Full disclosure: I have a tetchy relationship to pleasure, but believe that at least a modicum of empathy is critical to it; I also used to subscribe to The Nation, but rarely finished an issue because the writing was so dense. If these pieces didn’t speak to me, they may well connect with you. Wypijewski is not afraid to take bold chances in her writing, but it can make her purpose hard to divine. Nit-picking various details about Matthew Shepard’s life and death, repeating crude jokes about his murder that circulated in Laramie bars, and currying sympathy for the working-class men who killed him did not strike me as a necessary corrective to the media deification she describes, but which I don’t recall; taking her account of it all at face value, this still feels like overkill. She makes an elegant point about how hate crimes simplify the stories we tell about their victims, again to make the point that prison doesn’t solve these problems, but it was a fight to get there.

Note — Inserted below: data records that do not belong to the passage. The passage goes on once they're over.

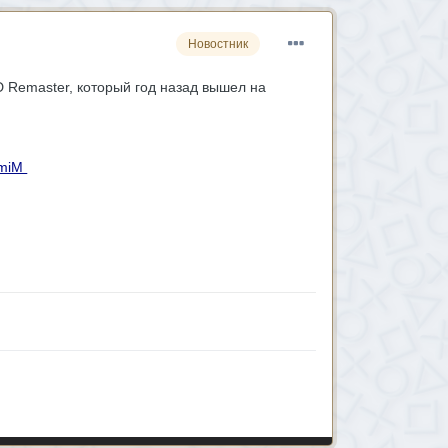
Новостник
D Remaster, который год назад вышел на
UmiM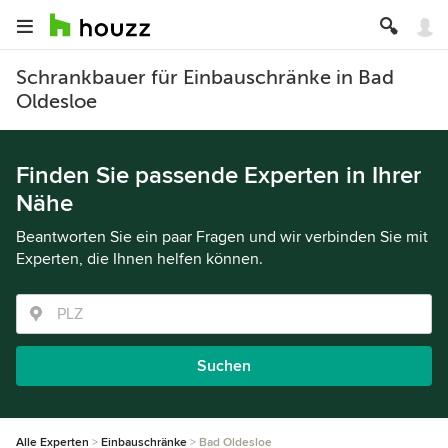
Schrankbauer für Einbauschränke in Bad
Oldesloe
Finden Sie passende Experten in Ihrer
Nähe
Beantworten Sie ein paar Fragen und wir verbinden Sie mit
Experten, die Ihnen helfen können.
Suchen
Alle Experten
Einbauschränke
Bad Oldesloe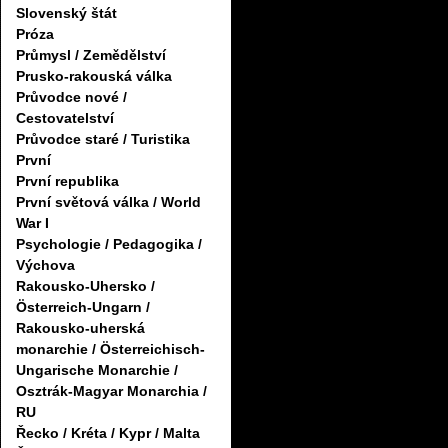
Slovenský štát
Próza
Průmysl / Zemědělství
Prusko-rakouská válka
Průvodce nové /
Cestovatelství
Průvodce staré / Turistika
První
První republika
První světová válka / World
War I
Psychologie / Pedagogika /
Výchova
Rakousko-Uhersko /
Österreich-Ungarn /
Rakousko-uherská
monarchie / Österreichisch-
Ungarische Monarchie /
Osztrák-Magyar Monarchia /
RU
Řecko / Kréta / Kypr / Malta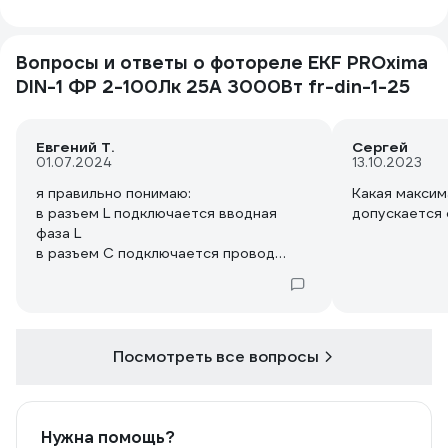
Вопросы и ответы о фотореле EKF PROxima
DIN-1 ФР 2-100Лк 25А 3000Вт fr-din-1-25
Евгений Т.
Сергей
01.07.2024
13.10.2023
я правильно понимаю:
Какая максим
в разъем L подключается вводная
допускается 
фаза L
в разъем С подключается провод
фазы на лампочку
в разъем N нужно вставить 2 провода:
входная нейтраль и нейтраль на
лампочку?
Посмотреть все вопросы
Нужна помощь?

An overlong piece about Catholic sex abuse scandals was hard to get through for multiple reasons. At one point she writes, “Even now, as middle-aged men weep about the lifelong trauma inflicted by an uninvited cleric’s hand to the buttocks, I consider my own too-close brush with the cloth as just another scene from childhood.” An author can direct a reader’s attention and care to an unlikeable subject by subtly shifting focus; here, mocking the victims of sex abuse and then positing herself as strong and above it all left me disengaged. Who is helped by this? An essay about the #MeToo movement takes shots at famous women in Hollywood because of their wealth; are sex cimes against the rich less harmful? Again, a lack of empathy for anyone on the page makes everyone seem monstrous, but also as though we are suckers for caring.

After berating myself for the personal deficiencies that were keeping me from understanding this book, I happened to reread Sarah Marshall’s 2018 Believer essay, “The End of Evil.” Marshall describes the way coverage of Ted Bundy made a forked myth of the man, equal parts dapper folk hero (he did jump out of a second-story courthouse window and crack wise about it when apprehended) and psychopathic monster/evil incarnate. What gets lost between those extremes is a man who was profoundly mentally ill, and whose illness, if given proper study, could potentially have helped us learn to intervene and treat symptoms before they become body counts. Instead Bundy was put to death. Marshall convinced me, however reluctantly, that we are poorer for the loss of his life, that it avenged very little while offering the appearance of a tidy conclusion.

I can see flashes of similar insight in this book, but they are so often mired in hostility toward its subjects it feels like touching a hot stove to engage them. “What We Don’t Talk About When We Talk About #MeToo” is brazen and potent and points fingers freely, but one wishes there were positive examples, both to learn from and also to better define the spectrum of Wypijewski’s beliefs: Rather than define and redefine the problem, offer a vision of the world you want to see! Because some of these essays are decades old, updating them or adding postscripts might have shown some evolution in thinking over the years. Instead, we’re left with unbending certainty, trapped in amber. It feels like a missed opportunity.